Transition of economic variables from the end of forecast
Given the difficulty in projecting cycles and shocks beyond the forecast horizon, the projections out to 2025/26 use trend or long-run averages for the growth rates or levels of key variables.
In previous forecast rounds the five-year forecast period was generally sufficient for the effects of current cycles and shocks to have worked their way through the economy. By the end of the forecast period key variables such as unemployment, the terms of trade and labour force participation have usually returned to trend growth rates or levels.
In recent forecast rounds, shocks to the economy, either on the demand or supply side, have caused key variables to remain above or below trend at the end of the forecast period. For example, in Budget 2010, some of the key economic variables were not predicted to fully converge to their long-term values at the end of the forecast period, owing to the persistent effects of the recession. Those variables were adjusted from their end-of-forecast values to the long-term averages, using a relevant rate of convergence for each variable.

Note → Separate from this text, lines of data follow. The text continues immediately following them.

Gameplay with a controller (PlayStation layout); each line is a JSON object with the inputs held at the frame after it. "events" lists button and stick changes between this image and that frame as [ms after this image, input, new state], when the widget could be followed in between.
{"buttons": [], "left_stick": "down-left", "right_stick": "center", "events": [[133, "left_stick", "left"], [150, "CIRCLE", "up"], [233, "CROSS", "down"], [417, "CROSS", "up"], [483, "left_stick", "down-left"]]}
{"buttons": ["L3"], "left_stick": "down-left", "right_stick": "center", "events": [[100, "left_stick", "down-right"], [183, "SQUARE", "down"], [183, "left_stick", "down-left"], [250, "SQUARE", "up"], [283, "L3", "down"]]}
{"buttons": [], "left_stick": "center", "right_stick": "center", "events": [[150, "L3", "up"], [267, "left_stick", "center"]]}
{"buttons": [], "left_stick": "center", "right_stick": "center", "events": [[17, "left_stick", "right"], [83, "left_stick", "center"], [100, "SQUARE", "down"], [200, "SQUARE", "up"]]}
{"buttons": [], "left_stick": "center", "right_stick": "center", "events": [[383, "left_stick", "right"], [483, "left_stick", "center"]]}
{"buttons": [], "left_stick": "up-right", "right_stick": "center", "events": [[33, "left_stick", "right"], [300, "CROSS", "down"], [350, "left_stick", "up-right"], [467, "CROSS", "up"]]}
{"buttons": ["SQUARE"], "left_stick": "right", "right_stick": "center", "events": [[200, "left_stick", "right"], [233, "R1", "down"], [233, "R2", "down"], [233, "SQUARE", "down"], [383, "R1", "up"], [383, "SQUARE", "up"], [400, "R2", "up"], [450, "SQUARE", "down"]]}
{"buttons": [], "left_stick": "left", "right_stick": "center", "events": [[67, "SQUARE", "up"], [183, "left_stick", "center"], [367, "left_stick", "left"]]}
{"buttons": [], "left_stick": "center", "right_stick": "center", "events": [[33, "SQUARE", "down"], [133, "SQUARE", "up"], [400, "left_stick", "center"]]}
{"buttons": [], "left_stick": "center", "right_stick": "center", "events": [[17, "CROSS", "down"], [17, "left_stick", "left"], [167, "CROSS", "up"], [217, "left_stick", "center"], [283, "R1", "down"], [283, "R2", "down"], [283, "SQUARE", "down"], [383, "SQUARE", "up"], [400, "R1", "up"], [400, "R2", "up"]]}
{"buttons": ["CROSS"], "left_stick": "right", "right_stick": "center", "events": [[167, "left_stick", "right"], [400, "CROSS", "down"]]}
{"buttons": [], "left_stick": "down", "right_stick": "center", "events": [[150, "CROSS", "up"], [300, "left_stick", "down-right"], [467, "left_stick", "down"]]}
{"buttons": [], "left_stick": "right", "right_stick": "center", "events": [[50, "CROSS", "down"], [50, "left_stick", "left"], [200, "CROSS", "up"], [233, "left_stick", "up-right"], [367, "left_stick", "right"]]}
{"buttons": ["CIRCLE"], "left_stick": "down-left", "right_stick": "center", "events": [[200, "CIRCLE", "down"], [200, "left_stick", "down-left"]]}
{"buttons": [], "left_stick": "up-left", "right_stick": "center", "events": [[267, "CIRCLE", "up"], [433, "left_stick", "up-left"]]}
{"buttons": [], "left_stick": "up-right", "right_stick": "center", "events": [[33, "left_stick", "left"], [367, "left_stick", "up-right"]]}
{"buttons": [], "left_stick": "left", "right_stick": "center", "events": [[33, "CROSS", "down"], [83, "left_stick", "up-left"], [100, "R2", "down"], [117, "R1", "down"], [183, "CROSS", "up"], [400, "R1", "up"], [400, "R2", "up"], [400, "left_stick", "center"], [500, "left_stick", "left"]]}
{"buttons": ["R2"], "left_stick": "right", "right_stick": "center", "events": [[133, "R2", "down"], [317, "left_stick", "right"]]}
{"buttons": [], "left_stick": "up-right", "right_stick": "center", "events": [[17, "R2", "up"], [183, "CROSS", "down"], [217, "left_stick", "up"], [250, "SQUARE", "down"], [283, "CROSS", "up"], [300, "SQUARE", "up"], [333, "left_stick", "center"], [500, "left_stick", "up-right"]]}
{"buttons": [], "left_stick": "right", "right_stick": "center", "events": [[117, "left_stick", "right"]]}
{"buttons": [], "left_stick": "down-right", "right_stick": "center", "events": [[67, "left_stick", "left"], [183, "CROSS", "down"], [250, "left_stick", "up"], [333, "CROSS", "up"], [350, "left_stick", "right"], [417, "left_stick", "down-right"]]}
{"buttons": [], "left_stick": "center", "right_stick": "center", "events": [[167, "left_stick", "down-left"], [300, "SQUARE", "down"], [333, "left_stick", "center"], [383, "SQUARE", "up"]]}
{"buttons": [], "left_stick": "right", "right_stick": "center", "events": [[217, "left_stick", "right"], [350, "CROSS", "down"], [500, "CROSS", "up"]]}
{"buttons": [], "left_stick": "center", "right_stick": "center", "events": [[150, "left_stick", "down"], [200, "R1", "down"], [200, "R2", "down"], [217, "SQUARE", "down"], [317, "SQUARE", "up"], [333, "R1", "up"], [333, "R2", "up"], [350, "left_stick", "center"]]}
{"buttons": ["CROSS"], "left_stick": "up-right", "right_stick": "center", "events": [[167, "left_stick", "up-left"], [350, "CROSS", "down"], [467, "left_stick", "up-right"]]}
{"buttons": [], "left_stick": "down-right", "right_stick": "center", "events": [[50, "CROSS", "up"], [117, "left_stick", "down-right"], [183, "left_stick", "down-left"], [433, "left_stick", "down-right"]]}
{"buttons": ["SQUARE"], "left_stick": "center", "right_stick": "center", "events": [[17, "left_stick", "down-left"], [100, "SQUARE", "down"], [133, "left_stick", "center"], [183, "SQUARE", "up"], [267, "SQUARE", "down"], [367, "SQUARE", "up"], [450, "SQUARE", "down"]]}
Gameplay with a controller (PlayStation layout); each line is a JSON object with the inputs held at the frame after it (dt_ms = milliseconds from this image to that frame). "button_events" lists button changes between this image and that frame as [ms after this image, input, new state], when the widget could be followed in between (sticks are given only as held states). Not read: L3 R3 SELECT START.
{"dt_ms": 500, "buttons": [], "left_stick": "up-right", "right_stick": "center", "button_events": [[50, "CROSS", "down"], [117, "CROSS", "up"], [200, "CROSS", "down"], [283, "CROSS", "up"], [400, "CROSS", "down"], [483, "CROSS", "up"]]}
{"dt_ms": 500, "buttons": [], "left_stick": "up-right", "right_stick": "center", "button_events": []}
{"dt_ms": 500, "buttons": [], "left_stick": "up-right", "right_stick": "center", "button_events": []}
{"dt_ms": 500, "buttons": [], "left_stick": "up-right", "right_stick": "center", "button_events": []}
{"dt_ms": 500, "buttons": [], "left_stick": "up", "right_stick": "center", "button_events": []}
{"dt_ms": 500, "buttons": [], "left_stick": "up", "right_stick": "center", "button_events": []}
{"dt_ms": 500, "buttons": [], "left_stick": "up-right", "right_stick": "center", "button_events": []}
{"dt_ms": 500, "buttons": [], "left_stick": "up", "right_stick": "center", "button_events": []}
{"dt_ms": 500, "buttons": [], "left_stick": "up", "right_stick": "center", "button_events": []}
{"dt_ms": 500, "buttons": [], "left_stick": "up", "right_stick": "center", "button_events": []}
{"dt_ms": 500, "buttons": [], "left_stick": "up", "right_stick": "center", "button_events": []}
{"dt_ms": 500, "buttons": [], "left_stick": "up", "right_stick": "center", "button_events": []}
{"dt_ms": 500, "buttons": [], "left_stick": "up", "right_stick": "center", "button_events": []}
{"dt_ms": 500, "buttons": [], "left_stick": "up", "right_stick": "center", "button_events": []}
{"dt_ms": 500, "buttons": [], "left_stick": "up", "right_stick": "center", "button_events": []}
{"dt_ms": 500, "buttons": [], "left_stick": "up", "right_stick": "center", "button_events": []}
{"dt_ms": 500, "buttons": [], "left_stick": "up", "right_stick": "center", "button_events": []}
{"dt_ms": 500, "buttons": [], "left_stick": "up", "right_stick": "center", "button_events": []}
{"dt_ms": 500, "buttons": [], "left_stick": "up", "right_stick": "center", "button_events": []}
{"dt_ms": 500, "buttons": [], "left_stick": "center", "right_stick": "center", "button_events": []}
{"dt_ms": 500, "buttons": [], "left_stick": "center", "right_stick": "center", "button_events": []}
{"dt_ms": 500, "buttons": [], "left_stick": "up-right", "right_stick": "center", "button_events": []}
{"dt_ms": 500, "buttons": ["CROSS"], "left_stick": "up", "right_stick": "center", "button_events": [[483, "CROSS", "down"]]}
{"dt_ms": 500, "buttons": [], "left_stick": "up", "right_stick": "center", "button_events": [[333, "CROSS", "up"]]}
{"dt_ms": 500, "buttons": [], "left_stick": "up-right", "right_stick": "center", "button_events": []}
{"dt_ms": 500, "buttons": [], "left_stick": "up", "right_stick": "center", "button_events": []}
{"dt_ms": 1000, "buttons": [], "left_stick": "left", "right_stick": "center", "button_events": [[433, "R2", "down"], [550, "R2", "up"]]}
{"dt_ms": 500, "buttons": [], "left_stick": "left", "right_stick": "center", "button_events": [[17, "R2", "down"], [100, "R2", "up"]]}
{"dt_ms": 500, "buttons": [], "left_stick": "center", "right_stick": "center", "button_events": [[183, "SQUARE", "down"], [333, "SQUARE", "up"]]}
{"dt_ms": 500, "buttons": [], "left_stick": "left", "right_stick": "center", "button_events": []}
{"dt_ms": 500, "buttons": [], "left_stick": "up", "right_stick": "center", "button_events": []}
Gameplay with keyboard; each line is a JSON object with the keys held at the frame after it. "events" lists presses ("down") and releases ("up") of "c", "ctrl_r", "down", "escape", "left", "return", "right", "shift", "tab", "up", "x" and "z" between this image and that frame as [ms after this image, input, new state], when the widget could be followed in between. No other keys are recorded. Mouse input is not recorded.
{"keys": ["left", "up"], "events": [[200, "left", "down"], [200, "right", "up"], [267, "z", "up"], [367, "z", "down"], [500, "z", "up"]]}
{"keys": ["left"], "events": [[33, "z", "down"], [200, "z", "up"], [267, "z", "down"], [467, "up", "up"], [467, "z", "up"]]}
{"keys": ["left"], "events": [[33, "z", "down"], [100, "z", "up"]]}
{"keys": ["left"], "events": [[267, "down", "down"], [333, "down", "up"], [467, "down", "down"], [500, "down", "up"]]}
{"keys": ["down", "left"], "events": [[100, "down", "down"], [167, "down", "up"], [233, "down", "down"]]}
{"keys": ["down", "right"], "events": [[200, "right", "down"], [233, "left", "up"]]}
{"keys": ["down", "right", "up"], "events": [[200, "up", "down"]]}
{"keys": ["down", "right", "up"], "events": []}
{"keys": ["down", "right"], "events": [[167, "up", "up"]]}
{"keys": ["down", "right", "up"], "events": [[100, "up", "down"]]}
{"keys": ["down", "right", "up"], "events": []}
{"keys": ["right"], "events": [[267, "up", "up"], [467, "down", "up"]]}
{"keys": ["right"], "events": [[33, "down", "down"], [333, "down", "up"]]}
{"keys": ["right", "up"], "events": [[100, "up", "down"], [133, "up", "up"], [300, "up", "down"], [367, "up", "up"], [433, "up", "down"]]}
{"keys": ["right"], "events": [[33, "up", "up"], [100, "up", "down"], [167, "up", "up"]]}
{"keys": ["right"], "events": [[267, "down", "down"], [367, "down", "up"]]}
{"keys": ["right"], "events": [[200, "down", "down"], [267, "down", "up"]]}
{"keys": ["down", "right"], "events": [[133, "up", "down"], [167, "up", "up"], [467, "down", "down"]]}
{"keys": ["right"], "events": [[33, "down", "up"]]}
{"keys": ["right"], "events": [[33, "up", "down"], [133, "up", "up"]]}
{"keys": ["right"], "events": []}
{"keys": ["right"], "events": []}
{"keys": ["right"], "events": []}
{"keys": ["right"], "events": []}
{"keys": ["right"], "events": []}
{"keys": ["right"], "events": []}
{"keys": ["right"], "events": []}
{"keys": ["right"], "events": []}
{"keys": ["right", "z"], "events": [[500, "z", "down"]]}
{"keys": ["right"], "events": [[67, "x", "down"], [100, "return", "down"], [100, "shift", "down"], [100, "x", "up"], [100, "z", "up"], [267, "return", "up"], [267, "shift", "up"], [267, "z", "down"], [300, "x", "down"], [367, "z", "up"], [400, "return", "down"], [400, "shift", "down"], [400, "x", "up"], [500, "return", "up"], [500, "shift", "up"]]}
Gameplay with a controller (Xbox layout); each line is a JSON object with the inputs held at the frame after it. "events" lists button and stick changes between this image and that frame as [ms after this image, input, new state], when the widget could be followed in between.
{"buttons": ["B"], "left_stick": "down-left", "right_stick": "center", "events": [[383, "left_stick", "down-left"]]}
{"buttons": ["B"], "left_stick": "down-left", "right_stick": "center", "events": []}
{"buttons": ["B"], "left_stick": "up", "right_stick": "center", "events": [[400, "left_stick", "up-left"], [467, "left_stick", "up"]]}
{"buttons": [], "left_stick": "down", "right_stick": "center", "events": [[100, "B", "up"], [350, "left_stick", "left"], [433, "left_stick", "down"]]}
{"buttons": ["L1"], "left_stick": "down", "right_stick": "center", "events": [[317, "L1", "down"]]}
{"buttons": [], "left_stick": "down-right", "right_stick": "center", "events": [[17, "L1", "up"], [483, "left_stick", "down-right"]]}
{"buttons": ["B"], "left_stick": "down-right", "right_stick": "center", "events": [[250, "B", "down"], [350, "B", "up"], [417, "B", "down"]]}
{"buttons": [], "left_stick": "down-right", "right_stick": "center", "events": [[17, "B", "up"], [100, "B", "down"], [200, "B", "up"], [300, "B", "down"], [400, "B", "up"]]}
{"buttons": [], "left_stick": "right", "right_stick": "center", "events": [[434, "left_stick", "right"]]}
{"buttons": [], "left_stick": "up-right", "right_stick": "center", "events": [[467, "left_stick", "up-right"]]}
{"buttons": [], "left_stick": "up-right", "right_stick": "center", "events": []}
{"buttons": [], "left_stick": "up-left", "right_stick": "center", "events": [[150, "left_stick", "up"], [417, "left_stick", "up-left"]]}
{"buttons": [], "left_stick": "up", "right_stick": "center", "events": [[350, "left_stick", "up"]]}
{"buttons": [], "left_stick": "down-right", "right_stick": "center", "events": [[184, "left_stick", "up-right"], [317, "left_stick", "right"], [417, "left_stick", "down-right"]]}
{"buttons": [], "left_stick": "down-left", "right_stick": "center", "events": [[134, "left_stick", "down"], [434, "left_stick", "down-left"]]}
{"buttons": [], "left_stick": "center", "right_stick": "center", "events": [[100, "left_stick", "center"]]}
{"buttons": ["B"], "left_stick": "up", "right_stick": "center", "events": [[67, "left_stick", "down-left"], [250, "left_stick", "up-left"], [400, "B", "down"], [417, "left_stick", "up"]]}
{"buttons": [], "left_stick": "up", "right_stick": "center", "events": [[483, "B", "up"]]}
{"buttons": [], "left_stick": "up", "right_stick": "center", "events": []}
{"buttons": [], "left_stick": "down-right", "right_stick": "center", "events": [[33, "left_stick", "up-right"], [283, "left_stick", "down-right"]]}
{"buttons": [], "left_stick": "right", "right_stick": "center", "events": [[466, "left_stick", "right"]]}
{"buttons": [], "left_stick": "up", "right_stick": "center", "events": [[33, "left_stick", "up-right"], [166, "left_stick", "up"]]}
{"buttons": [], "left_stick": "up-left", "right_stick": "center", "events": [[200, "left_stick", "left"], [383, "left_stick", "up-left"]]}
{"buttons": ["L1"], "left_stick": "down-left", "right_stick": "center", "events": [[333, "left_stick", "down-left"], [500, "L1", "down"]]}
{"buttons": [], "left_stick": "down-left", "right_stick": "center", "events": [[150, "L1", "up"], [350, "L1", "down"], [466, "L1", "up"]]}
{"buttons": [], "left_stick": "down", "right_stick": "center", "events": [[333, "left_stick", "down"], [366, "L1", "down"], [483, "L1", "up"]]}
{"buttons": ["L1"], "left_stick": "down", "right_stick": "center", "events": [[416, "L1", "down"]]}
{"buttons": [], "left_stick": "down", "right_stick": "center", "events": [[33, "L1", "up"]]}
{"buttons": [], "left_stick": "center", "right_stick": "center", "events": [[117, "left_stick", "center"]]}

In the Budget 2012 forecasts, the flow-on effect from the earthquake rebuild is assumed to continue into the early years of the projection period. Accordingly, real GDP growth is assumed to grow above the trend rate until 2018/19. Labour productivity growth is adjusted to reflect the faster real GDP growth track.
Four other economic variables have also been adjusted from their end-of-forecast values. These all contribute to the projection of nominal GDP, which is both a driver of a number of important fiscal variables, such as tax revenue, and the denominator in key fiscal ratios (ie, debt-to-GDP). These variables are:
- aggregate labour force numbers
- CPI inflation
- unemployment rate, and
- average hours worked.
From 2016/17 to 2018/19, labour productivity growth is modelled as a function of real GDP growth and labour force. From 2019/20 onwards, labour productivity growth is assumed to return to the estimated long-term value of 1.5% per annum.
For aggregate labour force numbers, the adjustment technique involves continuing to grow them at similar rates to those used at the end of the forecast period, with the Statistics New Zealand labour force projection growth rates taking over from 2019/20 onwards.
For the other three variables - CPI inflation, unemployment rate and average hours worked - a long-term average is determined, together with a convergence path. The long-term averages are based on historical data, making allowance for factors that could alter their future values, such as the Policy Targets Agreement with CPI inflation.
By 2020/21, all these variables have returned to their trend rates or levels.